# Suiting at a non-fur con (Comic con, etc). Advice?



## raspberry27 (Feb 10, 2018)

I'm considering going to a foreign, non-fur, comic-themed convention that's coming up. It may be easier to do stuff like this in the US and Europe (since there are many furs one could group up with). But outside of the west, it's difficult/impossible to find any. At this particular event, I'm 99% sure I'll be the only fur there (and especially the only one in a fursuit), based on past experiences.

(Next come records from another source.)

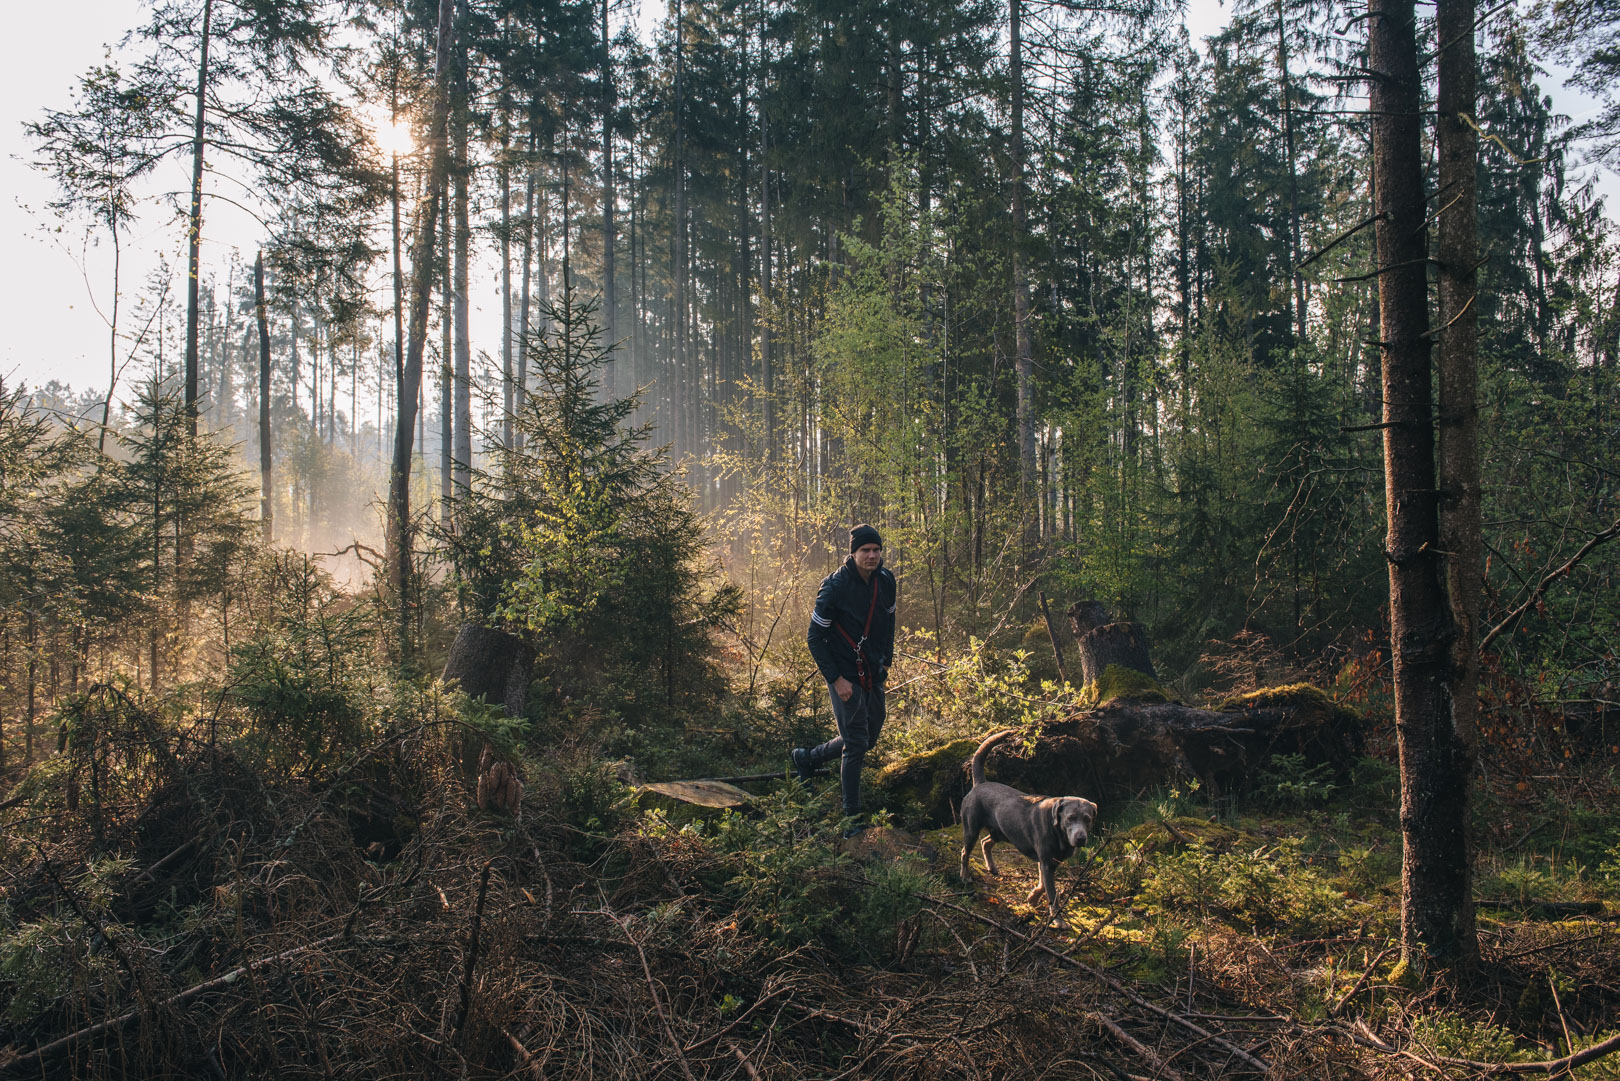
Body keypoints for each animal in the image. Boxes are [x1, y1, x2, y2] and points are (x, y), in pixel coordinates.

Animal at [952, 732, 1095, 920]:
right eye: (1070, 818)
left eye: (1087, 819)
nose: (1080, 838)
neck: (1057, 832)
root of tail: (980, 783)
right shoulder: (1046, 862)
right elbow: (1051, 891)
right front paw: (1058, 920)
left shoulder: (1049, 862)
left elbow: (1042, 885)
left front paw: (1032, 898)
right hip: (971, 829)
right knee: (965, 852)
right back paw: (965, 876)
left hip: (1000, 832)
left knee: (985, 842)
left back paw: (992, 867)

So my question is, is there even any point in going? If I'll just be stared at, what am I supposed to do anyway? Just stand around and wave? Take pictures with random people. It's a little awkward/confusing when I think about it. What do furs usually do at non-fur cons?


----------



## Skakuna (Feb 10, 2018)

As far as I know furs usually get bullied at non-fur cons, so unless you're taking a friend with you I'm not sure if it's worth it.


----------



## Fox4Flyer (Feb 20, 2018)

Hello,

I have suited at a number of non-furry cons and the experience was always very positive!  The Cosplay crowd was always very welcoming and friendly....  I even won a "judges choice" award for cosplay as Nick Wilde at one.

One Comic-con management even sent me a Facebook message and asked me to come back because they received so many positive comments about "the giant fox plushie guy/Nick Wilde"!

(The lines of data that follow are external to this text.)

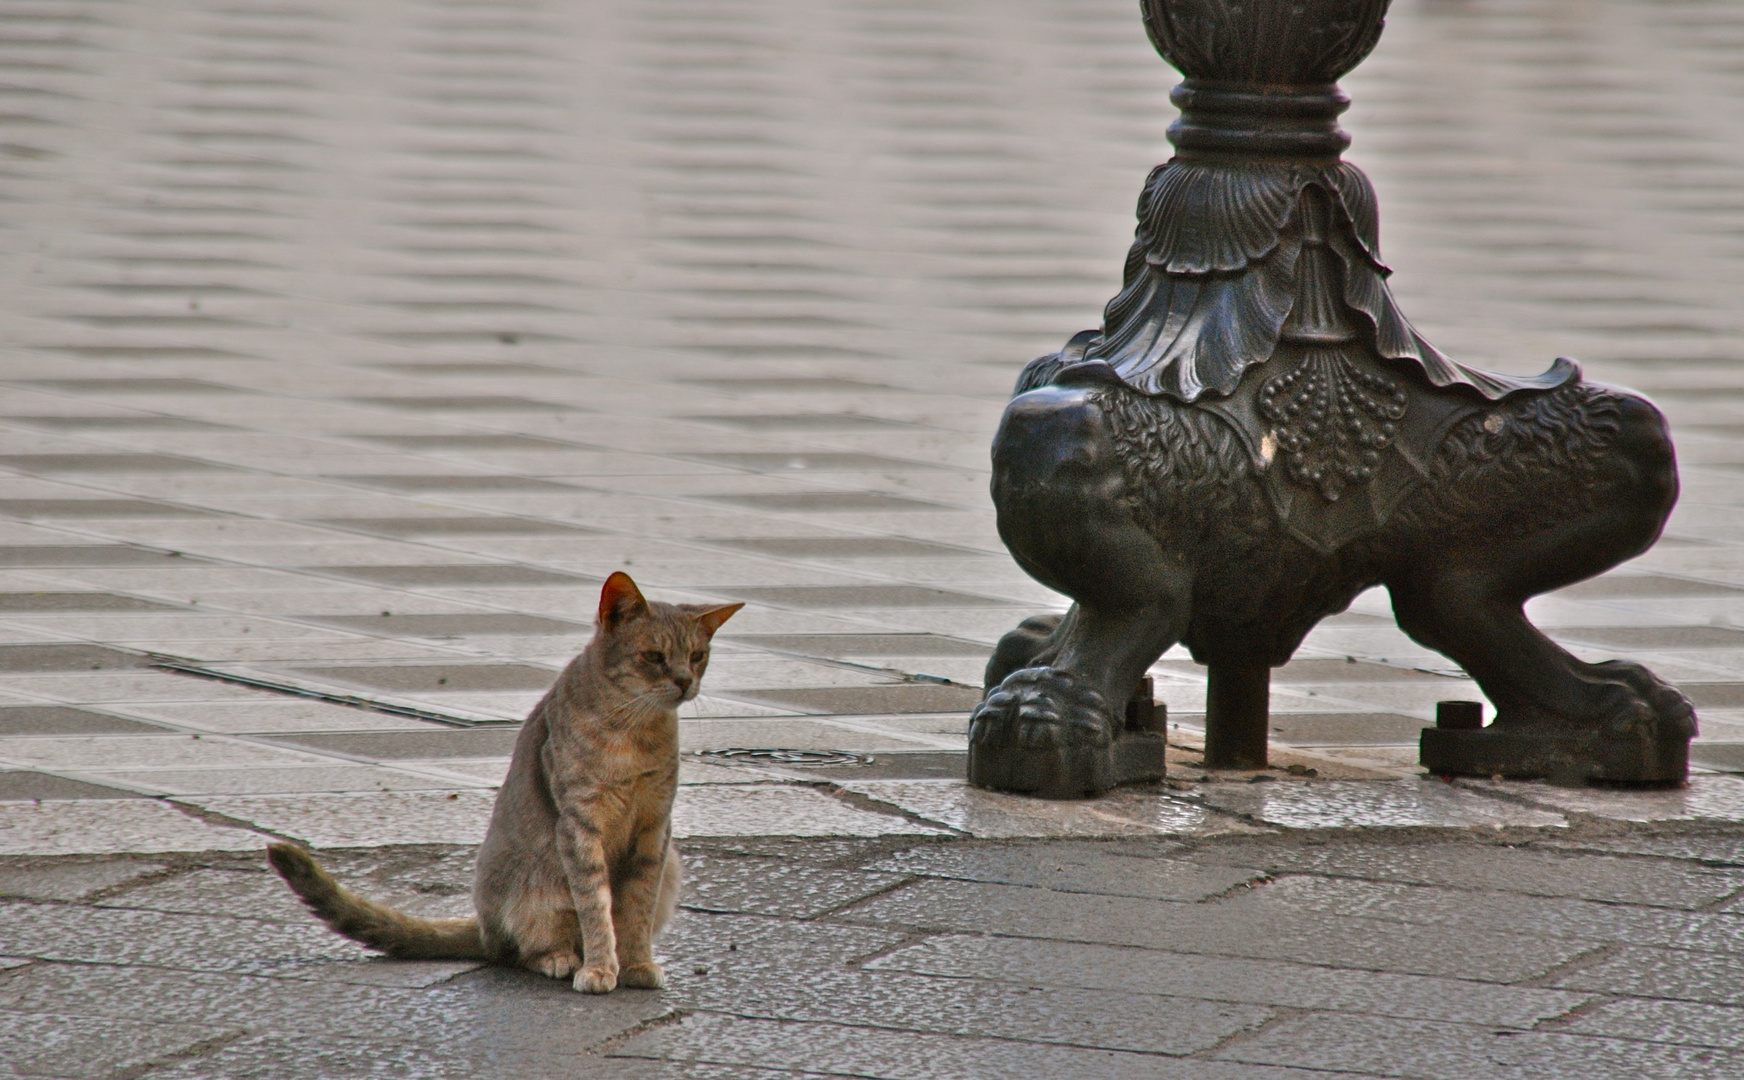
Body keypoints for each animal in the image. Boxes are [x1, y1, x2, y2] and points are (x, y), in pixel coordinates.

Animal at [266, 575, 742, 997]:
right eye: (654, 656)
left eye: (697, 656)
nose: (685, 681)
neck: (635, 732)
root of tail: (484, 927)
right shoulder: (579, 826)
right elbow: (596, 908)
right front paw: (600, 967)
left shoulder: (655, 829)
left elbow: (636, 909)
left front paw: (637, 963)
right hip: (541, 880)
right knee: (519, 951)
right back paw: (560, 959)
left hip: (670, 865)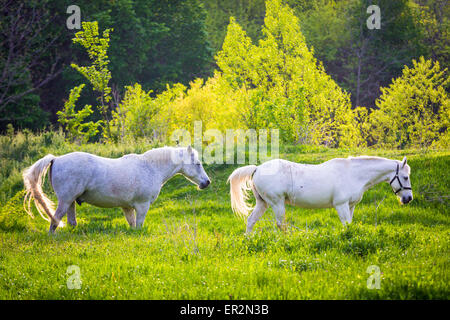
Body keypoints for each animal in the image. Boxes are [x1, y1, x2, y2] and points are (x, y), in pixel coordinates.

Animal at [25, 146, 212, 232]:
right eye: (198, 164)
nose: (206, 182)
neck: (150, 168)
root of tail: (56, 159)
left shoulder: (127, 207)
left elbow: (132, 224)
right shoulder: (142, 206)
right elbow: (139, 225)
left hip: (70, 202)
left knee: (70, 221)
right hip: (64, 201)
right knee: (54, 220)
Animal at [230, 156, 414, 232]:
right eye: (405, 177)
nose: (408, 199)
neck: (353, 173)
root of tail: (257, 168)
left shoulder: (351, 206)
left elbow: (349, 224)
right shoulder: (341, 206)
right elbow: (346, 224)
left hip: (263, 203)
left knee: (251, 221)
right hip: (277, 204)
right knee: (281, 225)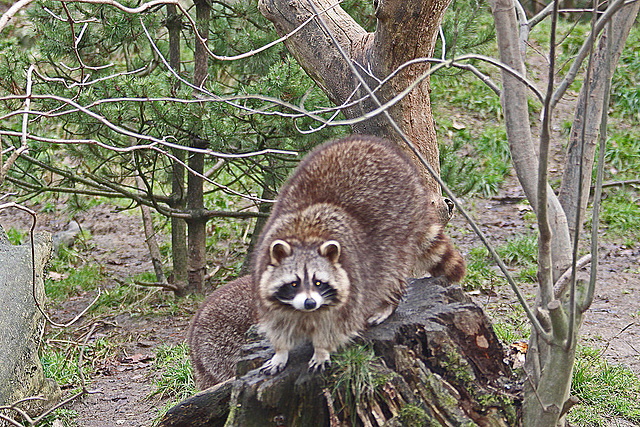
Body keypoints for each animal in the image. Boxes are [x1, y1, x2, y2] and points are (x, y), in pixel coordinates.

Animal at [250, 136, 464, 374]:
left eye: (318, 282)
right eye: (294, 283)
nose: (310, 303)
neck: (305, 235)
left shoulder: (352, 287)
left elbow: (335, 325)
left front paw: (322, 349)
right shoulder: (264, 276)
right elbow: (278, 322)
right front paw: (280, 351)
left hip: (401, 226)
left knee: (392, 270)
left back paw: (387, 304)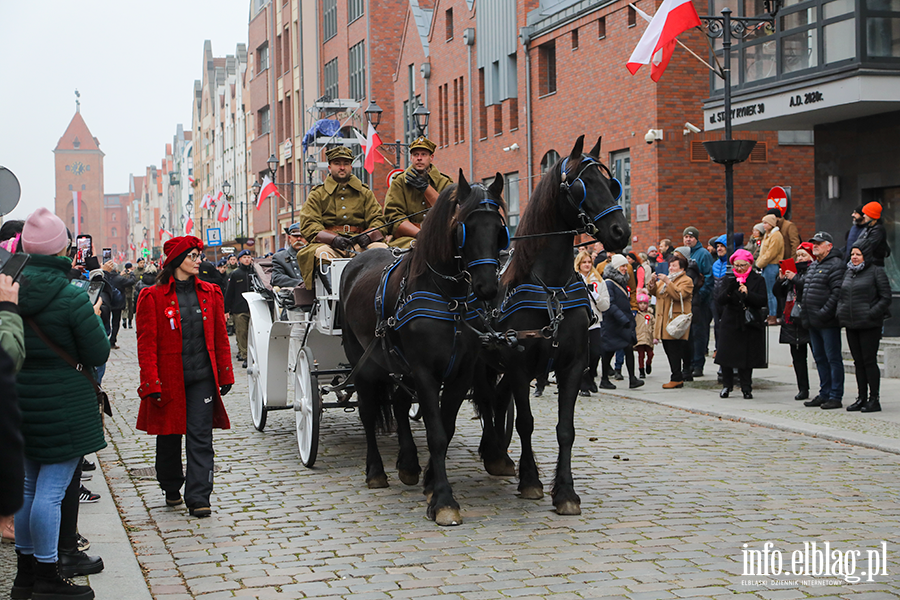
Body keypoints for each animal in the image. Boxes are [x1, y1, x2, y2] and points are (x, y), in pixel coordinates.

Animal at [340, 170, 506, 524]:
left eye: (500, 229)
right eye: (464, 226)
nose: (488, 287)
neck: (448, 297)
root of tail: (356, 260)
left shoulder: (461, 372)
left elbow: (446, 425)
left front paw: (431, 483)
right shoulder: (425, 371)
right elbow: (436, 433)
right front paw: (444, 499)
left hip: (396, 363)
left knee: (400, 404)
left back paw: (408, 464)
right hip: (362, 362)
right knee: (368, 412)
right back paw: (376, 471)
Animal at [474, 136, 628, 516]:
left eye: (612, 184)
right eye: (581, 185)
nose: (621, 231)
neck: (551, 289)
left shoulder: (572, 365)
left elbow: (565, 429)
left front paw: (566, 492)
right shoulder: (518, 365)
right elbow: (526, 423)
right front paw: (531, 481)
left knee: (497, 401)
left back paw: (498, 454)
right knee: (486, 400)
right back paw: (494, 452)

So, I would wholeheartedly recommend that you go and have a great time!  Check out my FA account for pictures!

F4F


----------



## Luka_with_a_hat (Feb 22, 2018)

I wouldn't, just because it's kinda hard to gauge the reactions you're gonna get.

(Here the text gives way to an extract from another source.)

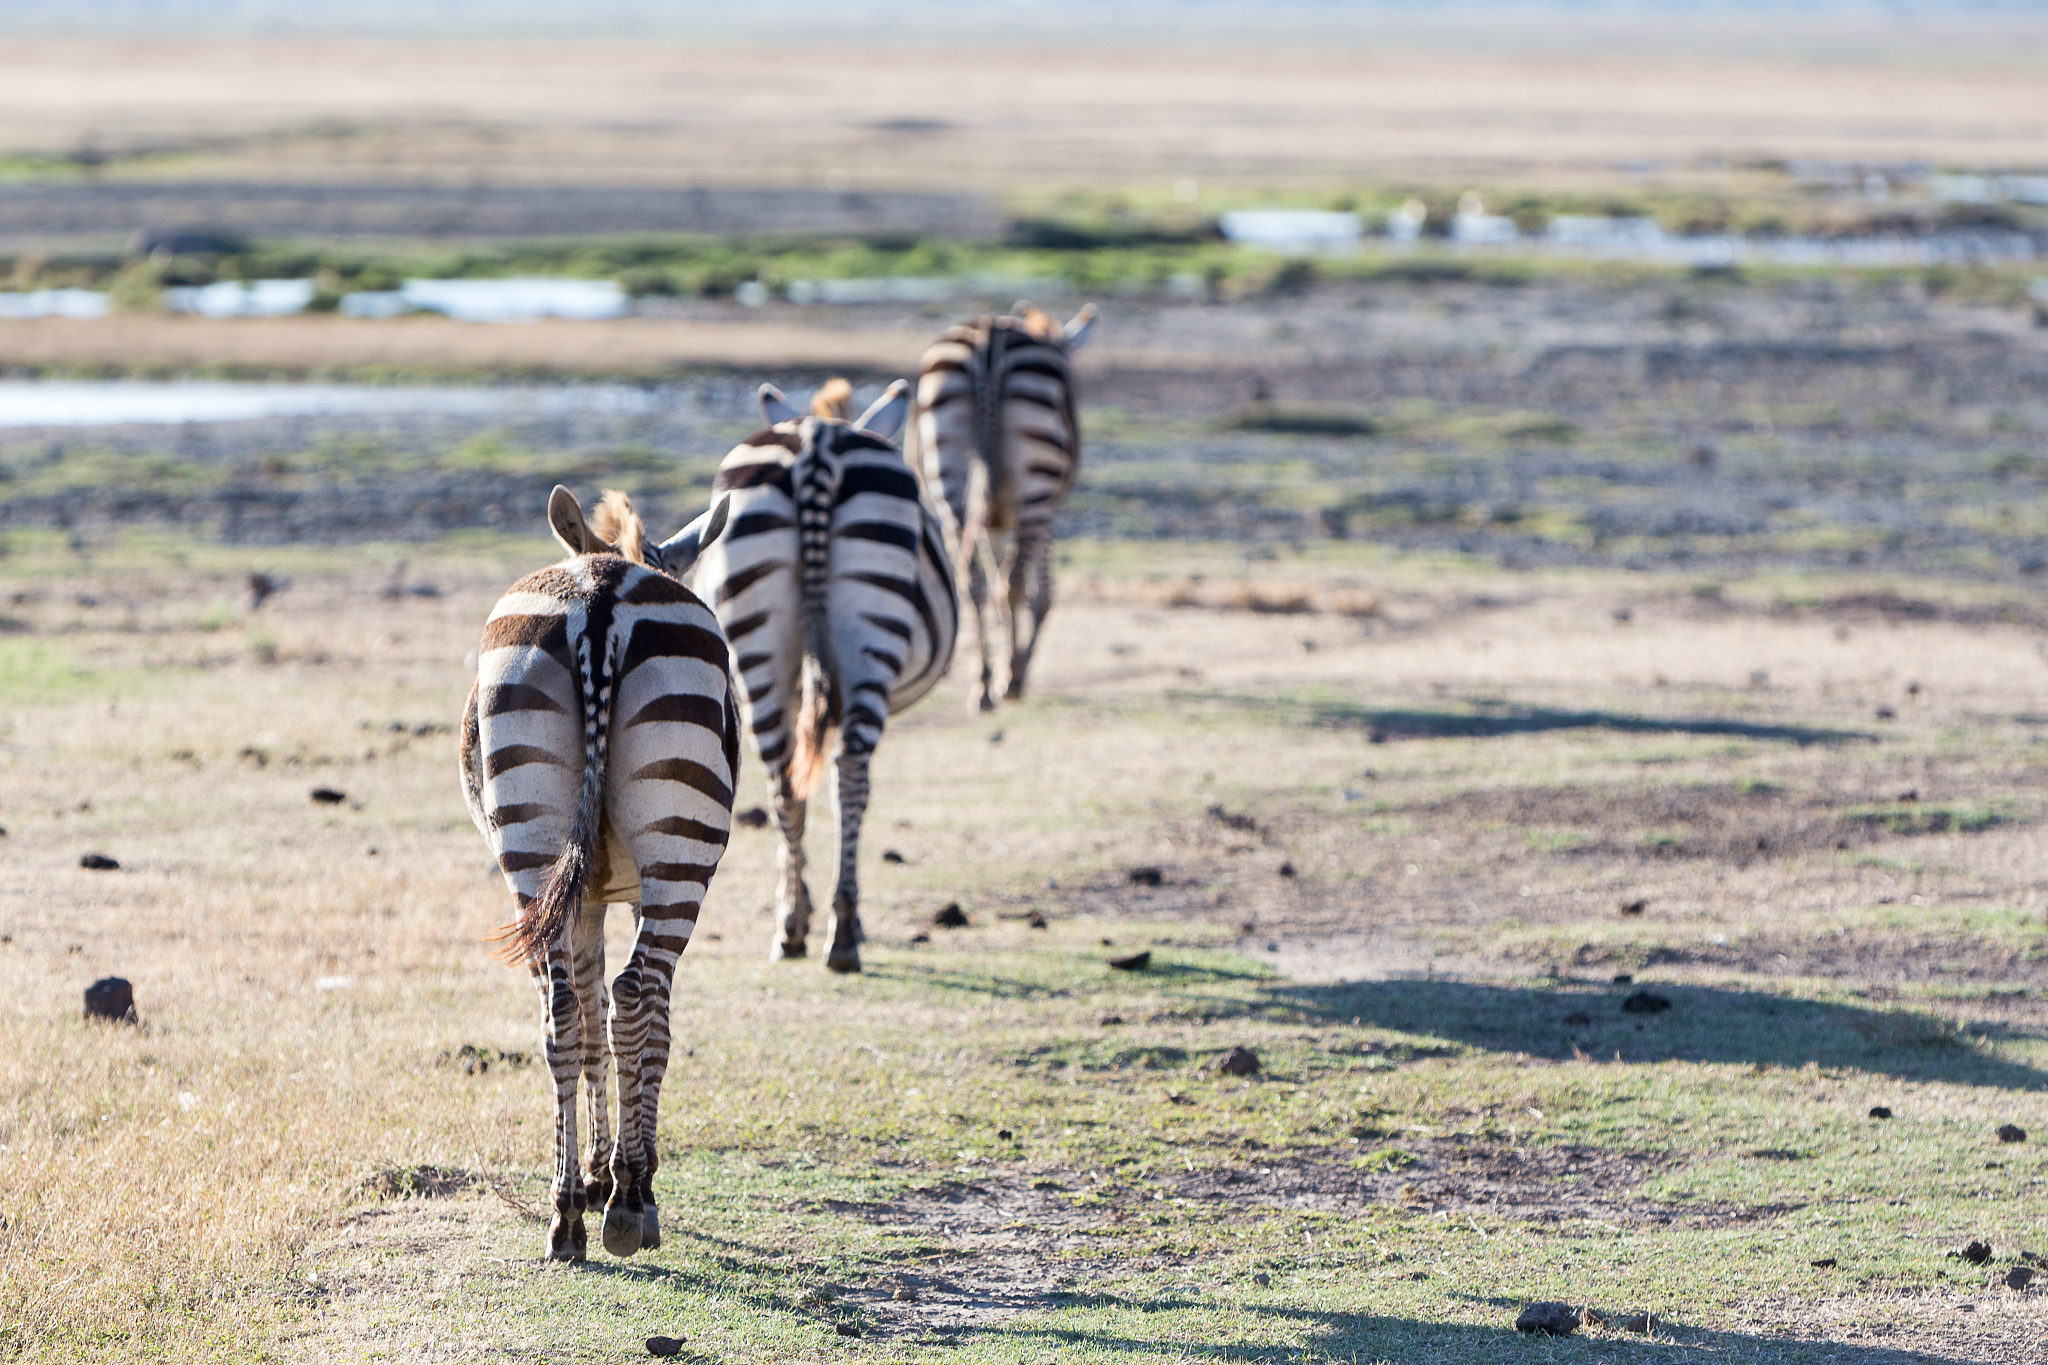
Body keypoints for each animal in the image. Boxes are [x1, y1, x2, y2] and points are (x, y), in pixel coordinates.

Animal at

also off-topic: do have photos of your suit?


----------



## 4strings4wolfy (Feb 23, 2018)

I've suited at a few none fur cons. In fact I haven't suited at a fur con yet and oddly enough my fursuit was finished at an anime convention. I had so much fun just running around and meeting people. Yeah I can't say the reception was 100% positive because I did get some unfortunate things to happen but even with that I'd recommend doing it. I mean you're going to the con to have a great time right? If you believe being in a suit will enhance it go for it! I do recommend going in a pair or a group. I haven't been to a con without my friendly neighborhood Spider-Man (friend of mine who cosplays!) just for the sake of help and keeping a friendly face. Nothing worse than feeling like an outsider in a sea of strangers. I say do it just to see even if you only suit for an hour or so. Might run into other furry!


----------



## quoting_mungo (Feb 23, 2018)

I've suited at an anime con I was staffing, and got about the same reception as mid-quality cosplay. Which is fair, since my suit is not a full suit but more of a body suit plus ears get-up. Hang around, mingle, and be friendly to people who want to take pictures.


----------



## abutag (Feb 24, 2018)

I've been to a few non fur cons where fursuiters have shown up.I didn't know them personally so I can't tell you their experience but the reaction i gauged from most folk around them was just accepting it as "just another costume" or a non reaction. I'd recommend you have a friend with you in either case though. I couldn't imagine you having very much trouble since conventions as a whole are full of nerds and I don't see them doing much in *real* life.


----------



## Procompy (Mar 17, 2018)

I don't suit but I go to plenty of anime, comic, and gaming conventions and there's always suited furs around.
Everyone is pretty chill about it, just keep in mind where you place your head and body parts if you're unsuited in a crowded area - you don't want it accidentally stepped on!


----------



## TesseractFA (Mar 18, 2018)

I have a mini-suit (tail, ears, paws) for non-furry events, I just find trying to wander around a sea of non-furries difficult in a fursuit because they don't realize your vision is limited (and your tail swings... dam narrow artist alleys!)
Perhaps in my next suit which I hope I'll get with better vision capabilities I'd consider it.


----------